─── Text shown ───

In October 2021, Florida State University hired Richard McCullough as president—and it would be the last university presidential search in Florida to happen without Florida Gov. Ron DeSantis’ interference.
In 2023, after the retirement of Florida Atlantic University President John Kelly, the governor attempted to dictate the choice of the school’s next president. Two days after the search committee failed to make that choice for finalist—which was then-State Rep. Randy Fine—State University System Chancellor Ray Rodrigues halted the search. Five months later, the Board of Governors, which oversees the state university system, voided the search entirely.
The board told FAU to start over.
FAU thus went more than two years without a permanent president after Kelly’s retirement at the end of 2022.
This February, a second search finally produced Kelly’s successor: former State Rep. Adam Hasner.

What happened in Boca Raton exemplifies the control that DeSantis has exerted and continues to exert over higher education in Florida. It began with laws against diversity, equity and inclusion (DEI) that the American Association of University Professors called “culture-war-inspired censorship” and has moved into direct control from the governor’s office of who runs the state’s public colleges and universities.
“It’s those sorts of southern red states where we see politics come in most,” Judith Wilde, a public policy and government research professor at George Mason University in Virginia told the Florida Phoenix. “The most egregious by far is in Florida. … DeSantis makes it clear what he wants, and his people make sure that’s what happens.”

─── Entries ───

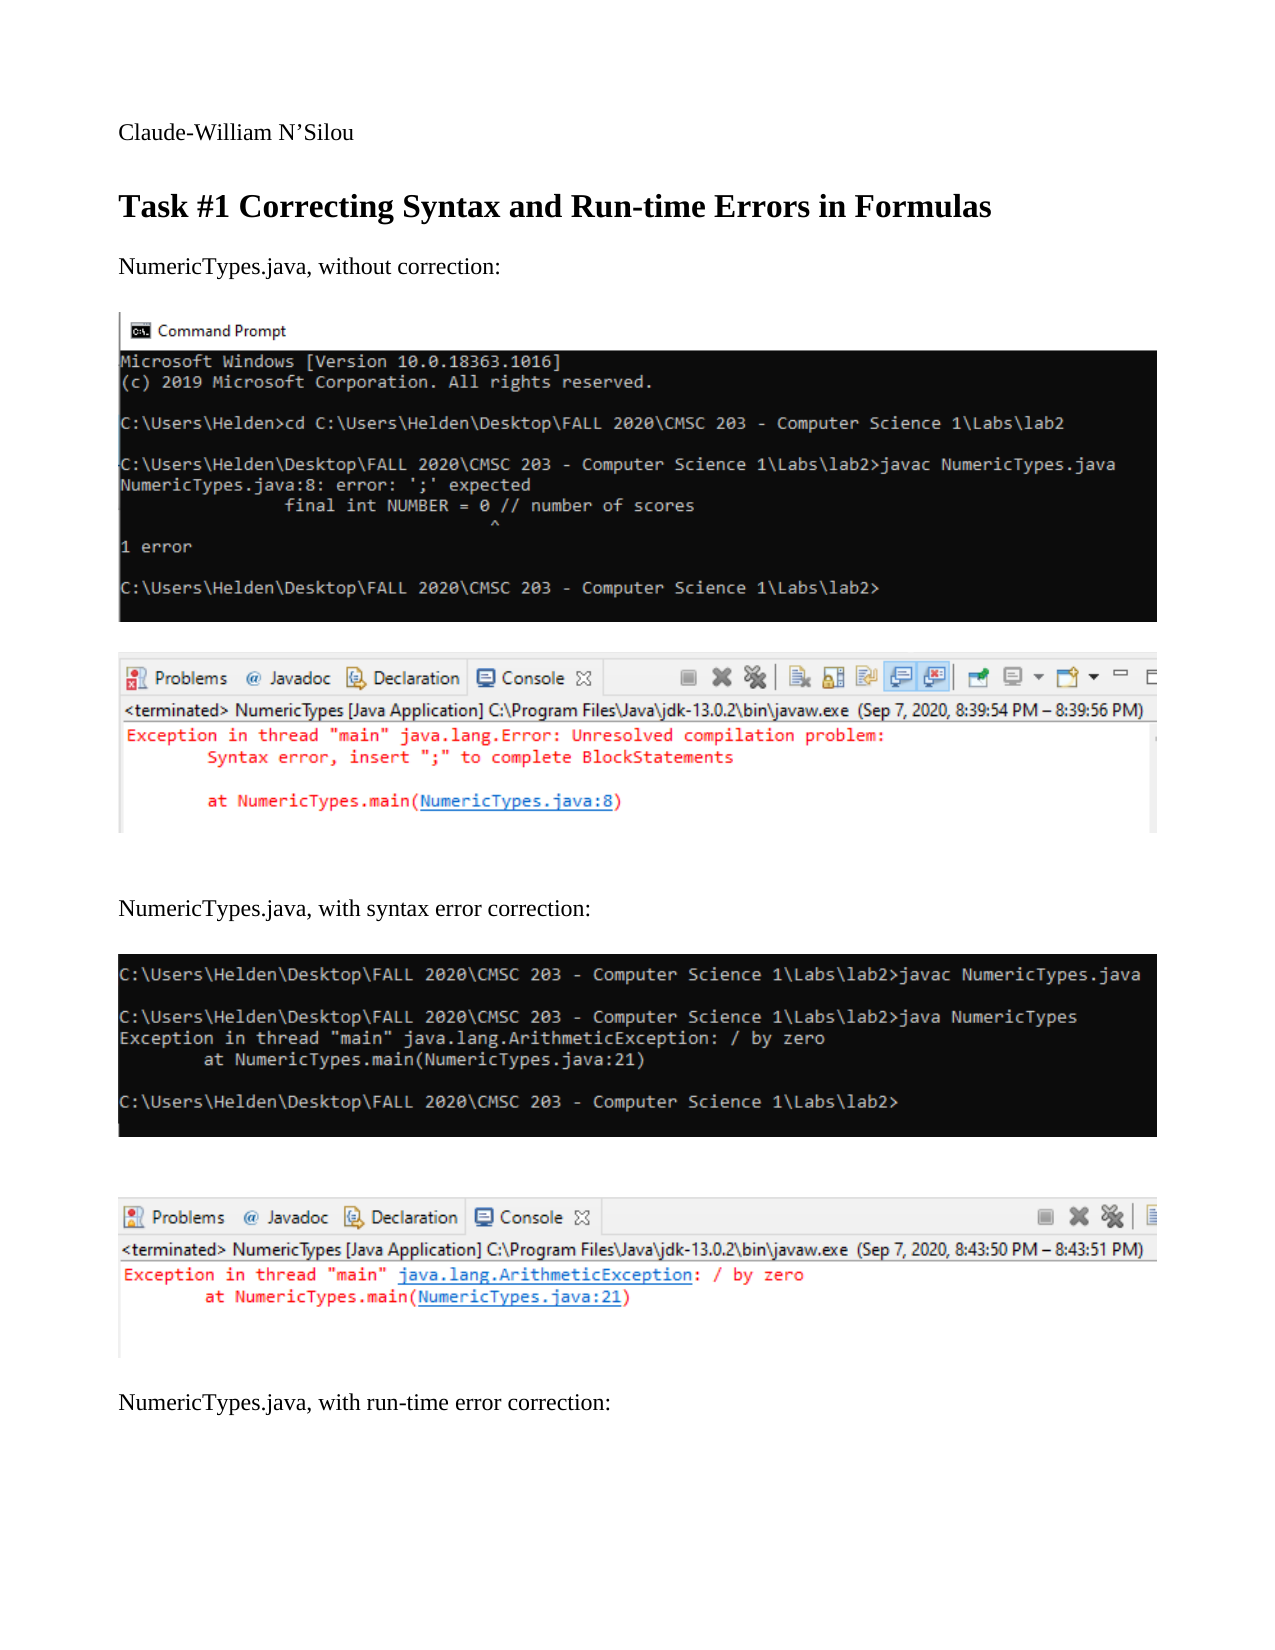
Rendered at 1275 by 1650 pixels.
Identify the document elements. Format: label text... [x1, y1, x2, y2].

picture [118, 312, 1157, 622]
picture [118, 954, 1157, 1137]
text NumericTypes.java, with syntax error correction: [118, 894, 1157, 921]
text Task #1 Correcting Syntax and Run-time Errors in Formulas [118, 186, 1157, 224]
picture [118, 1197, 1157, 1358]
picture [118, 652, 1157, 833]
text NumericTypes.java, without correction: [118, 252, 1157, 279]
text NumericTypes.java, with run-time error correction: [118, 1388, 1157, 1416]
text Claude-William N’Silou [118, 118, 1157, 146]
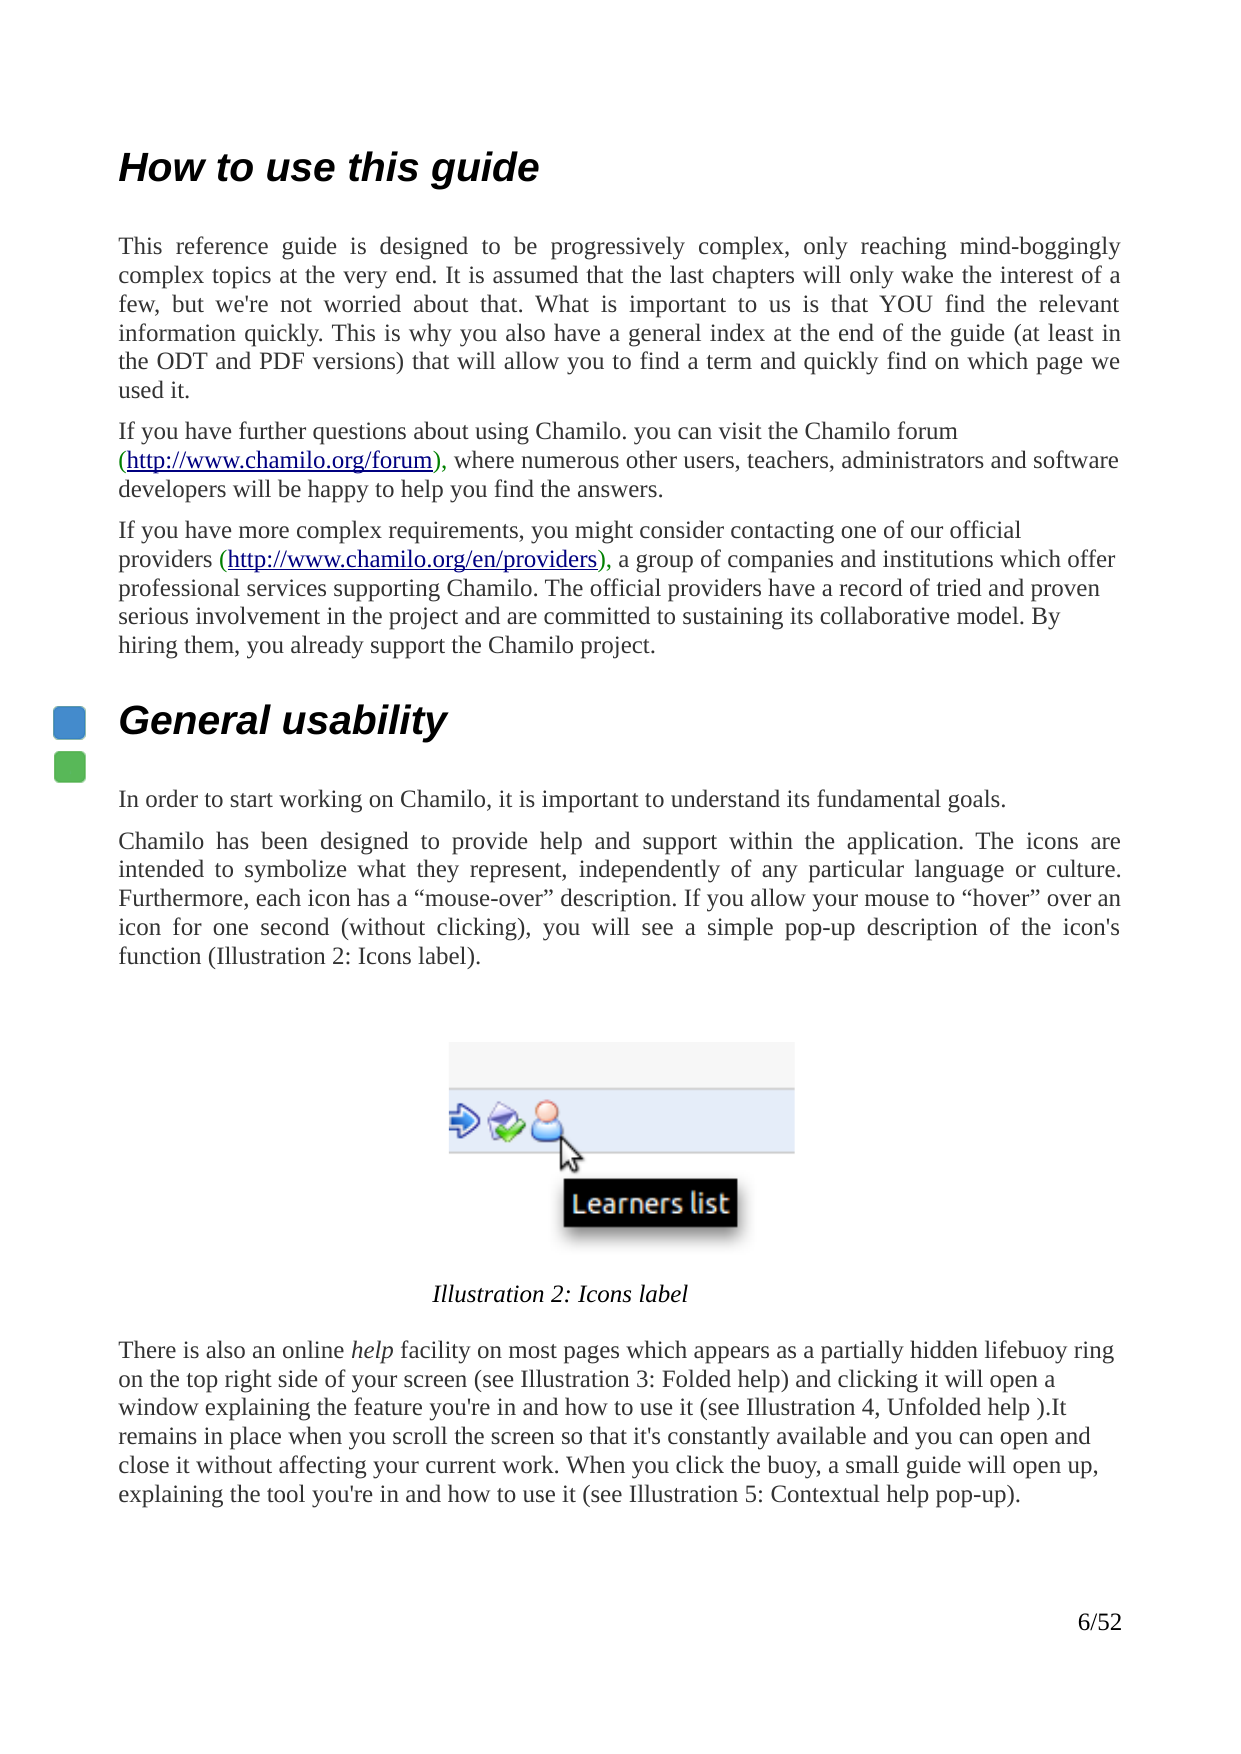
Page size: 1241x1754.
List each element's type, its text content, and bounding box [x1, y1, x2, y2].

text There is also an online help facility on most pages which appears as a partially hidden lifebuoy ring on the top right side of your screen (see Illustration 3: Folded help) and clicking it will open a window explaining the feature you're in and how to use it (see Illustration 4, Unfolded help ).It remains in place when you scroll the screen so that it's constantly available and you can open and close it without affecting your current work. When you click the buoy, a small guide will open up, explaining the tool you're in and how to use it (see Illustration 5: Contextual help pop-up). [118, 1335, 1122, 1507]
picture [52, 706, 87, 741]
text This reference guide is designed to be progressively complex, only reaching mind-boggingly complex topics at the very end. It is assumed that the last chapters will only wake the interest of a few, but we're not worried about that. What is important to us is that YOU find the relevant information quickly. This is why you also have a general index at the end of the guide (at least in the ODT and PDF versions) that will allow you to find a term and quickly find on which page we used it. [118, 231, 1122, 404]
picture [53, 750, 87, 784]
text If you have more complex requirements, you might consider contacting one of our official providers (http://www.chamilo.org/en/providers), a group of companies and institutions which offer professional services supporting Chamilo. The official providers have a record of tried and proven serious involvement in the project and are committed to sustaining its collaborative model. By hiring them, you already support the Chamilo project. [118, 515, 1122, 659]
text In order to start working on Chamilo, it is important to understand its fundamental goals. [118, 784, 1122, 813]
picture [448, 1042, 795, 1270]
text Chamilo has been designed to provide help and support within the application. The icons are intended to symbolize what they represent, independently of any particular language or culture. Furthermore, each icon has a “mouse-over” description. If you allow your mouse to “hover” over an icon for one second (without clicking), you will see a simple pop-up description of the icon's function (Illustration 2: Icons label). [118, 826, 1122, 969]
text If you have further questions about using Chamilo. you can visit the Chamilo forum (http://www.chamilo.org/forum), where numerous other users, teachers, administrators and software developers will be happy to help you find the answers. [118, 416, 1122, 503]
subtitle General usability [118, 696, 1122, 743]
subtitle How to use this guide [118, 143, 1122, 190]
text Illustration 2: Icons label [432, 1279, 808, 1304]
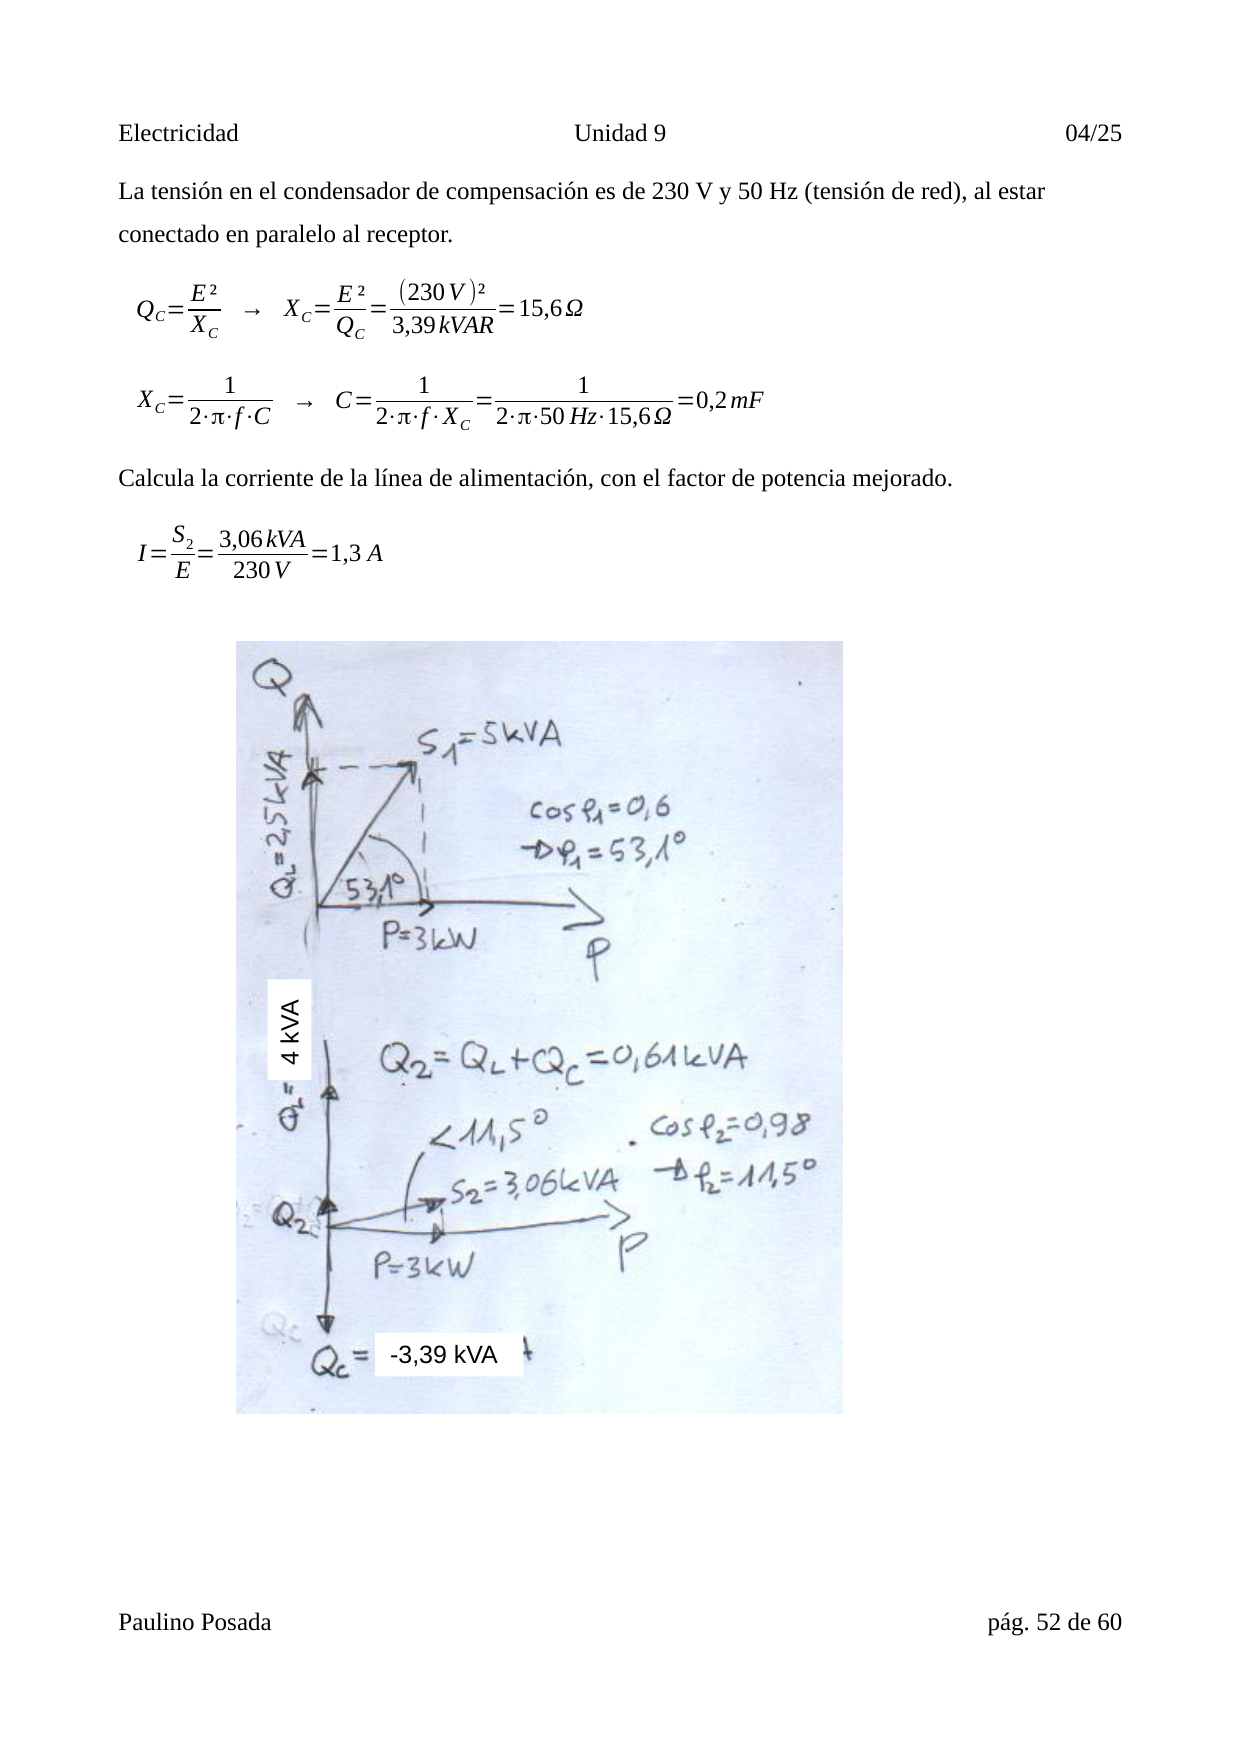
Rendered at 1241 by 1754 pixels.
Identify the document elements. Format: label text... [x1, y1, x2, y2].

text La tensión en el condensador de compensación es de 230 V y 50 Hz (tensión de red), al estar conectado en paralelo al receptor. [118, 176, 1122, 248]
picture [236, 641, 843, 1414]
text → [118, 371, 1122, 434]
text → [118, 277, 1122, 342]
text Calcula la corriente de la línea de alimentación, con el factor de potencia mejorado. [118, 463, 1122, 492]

───

_Instruction_
From the article on Florida university presidencies, reproduce the passage that opens with the words containing "In October 2021, Florida" and closes with "to start over.", swapping "search committee" for "selection panel".

_Response to this exercise_
In October 2021, Florida State University hired Richard McCullough as president—and it would be the last university presidential search in Florida to happen without Florida Gov. Ron DeSantis’ interference.
In 2023, after the retirement of Florida Atlantic University President John Kelly, the governor attempted to dictate the choice of the school’s next president. Two days after the selection panel failed to make that choice for finalist—which was then-State Rep. Randy Fine—State University System Chancellor Ray Rodrigues halted the search. Five months later, the Board of Governors, which oversees the state university system, voided the search entirely.
The board told FAU to start over.